Alinah Segobye highlighted the paradox of a rich Africa that is poor. Although Africa became independent from colonial rule, rather than disengaging, colonial powers have deepened their grip even further since independence, and this situation has contributed to the thwarting of African attempts to develop. What is needed, she said, is to re-imagine and re-write the postcolonial plan. An essential component of this would be to take a serious look at how African development is financed – in order to change the power dynamics, Africa cannot have its development financed by international aid. She also called for a new way of engaging citizens and the state, paying particular attention to the voices of women, children and the youth.

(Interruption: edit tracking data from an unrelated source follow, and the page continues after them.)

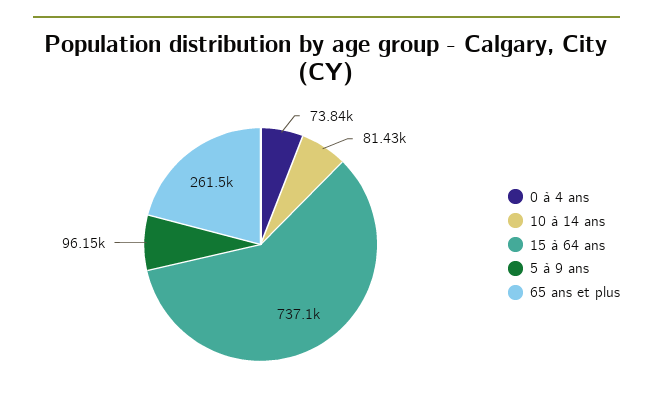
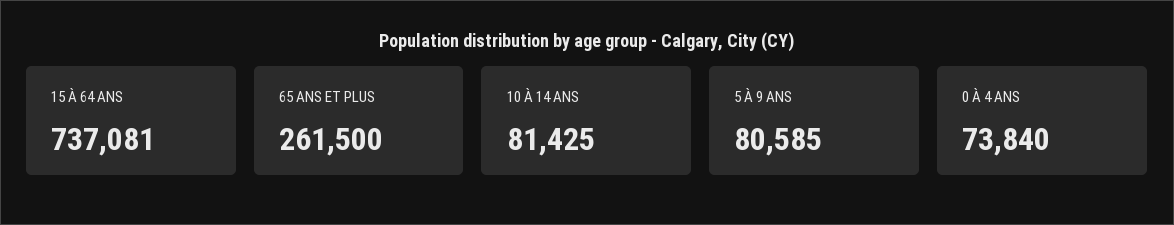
  {
    "0 à 4 ans": 73840,
    "10 à 14 ans": 81425,
    "15 à 64 ans": 737081,
-   "5 à 9 ans": 96150,
+   "5 à 9 ans": 80585,
    "65 ans et plus": 261500
  }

Pulling into focus some of these issues through the lens of the Sahel region, Alioune Sall explained the significance of Mali for a progressive African agenda. Apart from its centrality, enormous size and the many countries it borders, Mali has a special history of clashing with colonial powers. It was of no political significance to the French colonists whose focus was on Ivory Coast at the time, being just a camping ground for French armies. But it became the cradle for liberation struggles, eventually attracting people like Saleh Amin who was the architect of the first development plan in Mali. Mali de-linked from France, but since then it has regressed, with French troops once again reviving abandoned military bases there. The Sahelian states are now vulnerable and afflicted, and seeing cases of what he referred to as “Political Entrepreneurship”, where anybody and everybody is starting a political movement in order to be included in the political discussions taking place. At the same time there is also a blurring of the line between political and criminal activities. So he called for an alternative approach that would move from state-lead integration to people-lead integration.
Professor Barney Pityana rounded off the night, with the observation that when we discuss these matters we should also ask ourselves: to whom are we talking? Too often we address our concerns to the West, but we need to address ourselves, to reconsider systems that aren’t working, and to theorize based on the indigenous African knowledge available to us. Our leaders should listen to us first, and as Africans, we need to commit to be the catalyst for change in Africa.